_REQUIRED WORK:_ Extract the passage of the interview on U.S.-China trust starting with "The Missing Piece" and going on through "during Xi’s visit.", copying it word for word.

_DOCUMENT SEGMENT:_
※ ※ ※

The Missing Piece of US-China Relations: Trust
Credit: Official White House photo by Pete Souza

With Chinese President Xi Jinping set to visit the United States next week, the U.S.-China relationship is under close scrutiny. The Diplomat speaks to Michael Tai of the Center of Development Studies at the University of Cambridge, and author of the book U.S.-China Relations in the Twenty-First Century: A Question of Trust, about the state of the relationship and what both sides should try to achieve during Xi’s visit.

The Diplomat: In your book, you focus on the role of trust in international relations, arguing that such trust is crucial particularly between rising and established powers. But is it possible for the U.S. and China to build up trust, given the vast differences between their political systems and values?

Michael Tai: The problem lies not so much in differences in political systems and values as in Washington’s notion that no one should challenge U.S. supremacy. Washington applies morality selectively. Indeed, it has no problem befriending states with quite different political systems and values, even corrupt and repressive regimes, as long as they serve American interests. Its foreign policy is guided less by moral norms or the vision of a “shining city upon a hill” than by the self-interest of an elite class. While claiming to champion democracy and freedom, the U.S. has a history of subverting or overthrowing democratically elected governments (in Indonesia, Iran, Guatemala, Chile, etc.) who choose not to toe Washington’s line. It uses its power in institutions like the IMF and the World Bank to advance American corporate interests against those of developing countries. Trust is based upon the record of a person’s words and deeds. When it comes to trust, history matters.

※ ※ ※

_Data records:_
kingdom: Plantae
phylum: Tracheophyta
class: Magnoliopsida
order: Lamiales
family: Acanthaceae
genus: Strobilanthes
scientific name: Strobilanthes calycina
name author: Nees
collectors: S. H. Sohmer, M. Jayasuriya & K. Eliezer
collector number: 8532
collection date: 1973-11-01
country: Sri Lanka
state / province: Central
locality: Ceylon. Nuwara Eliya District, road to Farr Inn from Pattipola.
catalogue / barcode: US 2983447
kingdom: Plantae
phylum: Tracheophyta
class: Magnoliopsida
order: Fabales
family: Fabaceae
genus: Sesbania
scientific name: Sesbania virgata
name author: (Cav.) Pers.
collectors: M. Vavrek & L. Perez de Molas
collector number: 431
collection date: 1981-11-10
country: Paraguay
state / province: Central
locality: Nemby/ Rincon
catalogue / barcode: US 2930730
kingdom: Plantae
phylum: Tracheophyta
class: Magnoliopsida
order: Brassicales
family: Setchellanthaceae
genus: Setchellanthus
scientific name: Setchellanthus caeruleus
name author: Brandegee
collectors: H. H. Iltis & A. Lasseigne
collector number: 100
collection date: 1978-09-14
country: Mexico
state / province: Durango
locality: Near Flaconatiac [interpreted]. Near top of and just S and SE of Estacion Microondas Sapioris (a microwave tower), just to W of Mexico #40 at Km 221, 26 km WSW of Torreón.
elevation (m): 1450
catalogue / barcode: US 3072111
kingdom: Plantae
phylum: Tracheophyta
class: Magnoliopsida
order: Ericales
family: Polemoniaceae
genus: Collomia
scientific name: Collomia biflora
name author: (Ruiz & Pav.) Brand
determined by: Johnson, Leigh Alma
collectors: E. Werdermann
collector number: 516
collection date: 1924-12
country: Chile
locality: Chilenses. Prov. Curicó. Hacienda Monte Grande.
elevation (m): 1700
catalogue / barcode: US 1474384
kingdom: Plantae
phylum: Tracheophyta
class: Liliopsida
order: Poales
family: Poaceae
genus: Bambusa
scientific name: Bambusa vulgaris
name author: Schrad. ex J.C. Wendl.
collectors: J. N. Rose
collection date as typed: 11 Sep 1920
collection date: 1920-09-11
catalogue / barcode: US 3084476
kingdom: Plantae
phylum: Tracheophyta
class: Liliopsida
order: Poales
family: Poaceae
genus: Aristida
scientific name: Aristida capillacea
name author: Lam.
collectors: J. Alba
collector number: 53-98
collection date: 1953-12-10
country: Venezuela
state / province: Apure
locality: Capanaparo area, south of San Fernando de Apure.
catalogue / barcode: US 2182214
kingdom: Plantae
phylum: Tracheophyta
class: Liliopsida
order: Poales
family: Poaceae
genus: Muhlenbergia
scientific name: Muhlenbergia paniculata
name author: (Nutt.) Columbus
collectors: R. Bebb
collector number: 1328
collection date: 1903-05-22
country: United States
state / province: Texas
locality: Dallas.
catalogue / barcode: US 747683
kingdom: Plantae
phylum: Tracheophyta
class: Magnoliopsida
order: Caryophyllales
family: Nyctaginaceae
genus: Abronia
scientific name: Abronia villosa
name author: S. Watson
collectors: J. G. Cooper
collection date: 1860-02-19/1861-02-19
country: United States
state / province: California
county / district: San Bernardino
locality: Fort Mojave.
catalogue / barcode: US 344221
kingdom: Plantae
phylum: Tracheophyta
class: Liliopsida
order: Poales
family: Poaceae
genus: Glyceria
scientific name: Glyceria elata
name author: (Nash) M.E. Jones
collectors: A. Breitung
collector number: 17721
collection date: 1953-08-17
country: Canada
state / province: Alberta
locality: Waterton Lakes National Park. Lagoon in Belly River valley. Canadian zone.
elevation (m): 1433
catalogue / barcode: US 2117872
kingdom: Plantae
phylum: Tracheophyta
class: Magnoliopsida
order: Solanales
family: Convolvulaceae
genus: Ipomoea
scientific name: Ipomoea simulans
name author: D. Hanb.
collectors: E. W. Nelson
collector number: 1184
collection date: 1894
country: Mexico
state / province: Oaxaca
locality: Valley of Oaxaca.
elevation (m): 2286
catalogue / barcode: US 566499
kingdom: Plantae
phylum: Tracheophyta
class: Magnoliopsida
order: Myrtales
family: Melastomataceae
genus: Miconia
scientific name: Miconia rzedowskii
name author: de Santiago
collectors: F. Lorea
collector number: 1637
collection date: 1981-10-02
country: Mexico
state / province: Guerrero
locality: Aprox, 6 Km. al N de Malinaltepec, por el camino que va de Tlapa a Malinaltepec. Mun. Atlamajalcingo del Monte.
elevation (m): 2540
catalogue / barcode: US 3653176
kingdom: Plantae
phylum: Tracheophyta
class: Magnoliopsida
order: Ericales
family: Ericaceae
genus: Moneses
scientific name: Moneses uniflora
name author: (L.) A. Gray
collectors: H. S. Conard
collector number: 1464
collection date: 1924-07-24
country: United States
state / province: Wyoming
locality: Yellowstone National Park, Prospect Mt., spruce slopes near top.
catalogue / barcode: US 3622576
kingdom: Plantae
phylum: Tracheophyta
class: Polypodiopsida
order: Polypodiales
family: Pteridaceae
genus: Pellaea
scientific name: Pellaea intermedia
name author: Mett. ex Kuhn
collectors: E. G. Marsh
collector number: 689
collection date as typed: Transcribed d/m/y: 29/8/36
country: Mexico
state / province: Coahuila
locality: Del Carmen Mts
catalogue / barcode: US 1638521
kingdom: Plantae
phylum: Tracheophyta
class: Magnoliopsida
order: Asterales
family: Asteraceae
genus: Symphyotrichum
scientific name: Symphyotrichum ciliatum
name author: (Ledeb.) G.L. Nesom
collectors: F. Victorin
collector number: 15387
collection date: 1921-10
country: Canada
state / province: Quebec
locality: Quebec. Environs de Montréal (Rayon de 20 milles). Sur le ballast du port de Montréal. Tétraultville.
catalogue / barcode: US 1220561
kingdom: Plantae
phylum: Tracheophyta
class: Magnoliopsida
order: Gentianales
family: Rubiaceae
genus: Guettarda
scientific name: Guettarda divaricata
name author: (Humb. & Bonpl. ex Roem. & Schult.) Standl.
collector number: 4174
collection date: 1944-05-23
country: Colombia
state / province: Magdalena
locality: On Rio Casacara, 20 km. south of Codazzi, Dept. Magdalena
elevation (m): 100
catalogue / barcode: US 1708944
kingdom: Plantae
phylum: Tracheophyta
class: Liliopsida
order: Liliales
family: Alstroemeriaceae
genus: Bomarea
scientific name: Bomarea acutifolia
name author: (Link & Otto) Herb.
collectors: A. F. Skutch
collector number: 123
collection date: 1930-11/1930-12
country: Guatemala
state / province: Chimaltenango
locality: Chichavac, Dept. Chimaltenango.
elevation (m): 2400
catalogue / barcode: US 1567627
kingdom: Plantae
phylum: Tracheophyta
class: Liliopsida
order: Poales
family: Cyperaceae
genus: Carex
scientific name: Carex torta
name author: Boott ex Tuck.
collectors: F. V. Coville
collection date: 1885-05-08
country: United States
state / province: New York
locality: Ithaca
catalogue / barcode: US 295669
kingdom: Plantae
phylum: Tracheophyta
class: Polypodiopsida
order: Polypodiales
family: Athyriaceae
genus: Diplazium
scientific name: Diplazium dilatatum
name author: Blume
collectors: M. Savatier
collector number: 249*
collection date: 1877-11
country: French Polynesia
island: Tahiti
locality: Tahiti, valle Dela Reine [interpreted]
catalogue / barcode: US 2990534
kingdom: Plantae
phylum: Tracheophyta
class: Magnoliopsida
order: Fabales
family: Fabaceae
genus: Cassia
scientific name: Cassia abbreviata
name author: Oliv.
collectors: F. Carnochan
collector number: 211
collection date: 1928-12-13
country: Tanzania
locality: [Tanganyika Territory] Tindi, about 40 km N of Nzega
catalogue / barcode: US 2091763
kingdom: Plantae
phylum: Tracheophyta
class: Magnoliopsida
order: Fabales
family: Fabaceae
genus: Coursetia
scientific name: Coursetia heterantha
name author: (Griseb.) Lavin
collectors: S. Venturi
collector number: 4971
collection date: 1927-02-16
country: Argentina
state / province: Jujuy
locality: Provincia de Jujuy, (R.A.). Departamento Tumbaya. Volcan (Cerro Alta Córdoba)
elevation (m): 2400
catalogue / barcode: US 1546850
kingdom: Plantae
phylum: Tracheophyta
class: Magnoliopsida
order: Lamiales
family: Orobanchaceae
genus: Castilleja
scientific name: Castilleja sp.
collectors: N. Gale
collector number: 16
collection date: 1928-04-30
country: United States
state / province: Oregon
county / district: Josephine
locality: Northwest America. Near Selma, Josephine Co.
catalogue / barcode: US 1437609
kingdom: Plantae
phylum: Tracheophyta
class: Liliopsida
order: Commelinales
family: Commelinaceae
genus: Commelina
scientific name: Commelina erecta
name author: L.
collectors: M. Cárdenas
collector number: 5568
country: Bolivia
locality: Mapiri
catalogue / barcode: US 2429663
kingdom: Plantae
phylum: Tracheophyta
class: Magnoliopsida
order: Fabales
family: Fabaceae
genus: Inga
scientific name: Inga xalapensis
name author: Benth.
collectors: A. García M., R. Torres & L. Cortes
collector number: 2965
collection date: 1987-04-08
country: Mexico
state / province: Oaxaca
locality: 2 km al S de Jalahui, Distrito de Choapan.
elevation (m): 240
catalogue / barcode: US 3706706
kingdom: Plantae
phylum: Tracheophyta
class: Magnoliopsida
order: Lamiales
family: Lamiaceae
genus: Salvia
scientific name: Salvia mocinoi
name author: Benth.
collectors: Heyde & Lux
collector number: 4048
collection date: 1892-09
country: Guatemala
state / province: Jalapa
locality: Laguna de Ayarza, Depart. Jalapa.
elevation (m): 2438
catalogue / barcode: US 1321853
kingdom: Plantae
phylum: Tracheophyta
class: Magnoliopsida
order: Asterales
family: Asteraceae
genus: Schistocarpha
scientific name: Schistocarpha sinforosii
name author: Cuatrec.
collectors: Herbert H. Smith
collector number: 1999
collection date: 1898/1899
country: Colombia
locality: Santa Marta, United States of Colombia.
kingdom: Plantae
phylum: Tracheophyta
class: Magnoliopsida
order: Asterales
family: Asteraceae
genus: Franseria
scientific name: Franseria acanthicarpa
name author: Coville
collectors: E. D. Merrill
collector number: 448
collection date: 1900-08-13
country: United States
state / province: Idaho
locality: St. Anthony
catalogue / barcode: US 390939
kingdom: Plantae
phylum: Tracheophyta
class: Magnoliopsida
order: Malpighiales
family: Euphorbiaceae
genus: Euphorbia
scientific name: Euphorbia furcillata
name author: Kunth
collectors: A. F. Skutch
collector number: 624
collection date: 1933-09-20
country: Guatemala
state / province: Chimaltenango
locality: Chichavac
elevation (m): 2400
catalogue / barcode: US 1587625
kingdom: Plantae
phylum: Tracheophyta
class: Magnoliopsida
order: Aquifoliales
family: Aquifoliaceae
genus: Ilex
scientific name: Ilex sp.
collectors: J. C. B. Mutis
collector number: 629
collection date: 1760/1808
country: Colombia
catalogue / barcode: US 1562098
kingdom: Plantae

※ ※ ※

_TASK SOLUTION:_
The Missing Piece of US-China Relations: Trust
Credit: Official White House photo by Pete Souza

With Chinese President Xi Jinping set to visit the United States next week, the U.S.-China relationship is under close scrutiny. The Diplomat speaks to Michael Tai of the Center of Development Studies at the University of Cambridge, and author of the book U.S.-China Relations in the Twenty-First Century: A Question of Trust, about the state of the relationship and what both sides should try to achieve during Xi’s visit.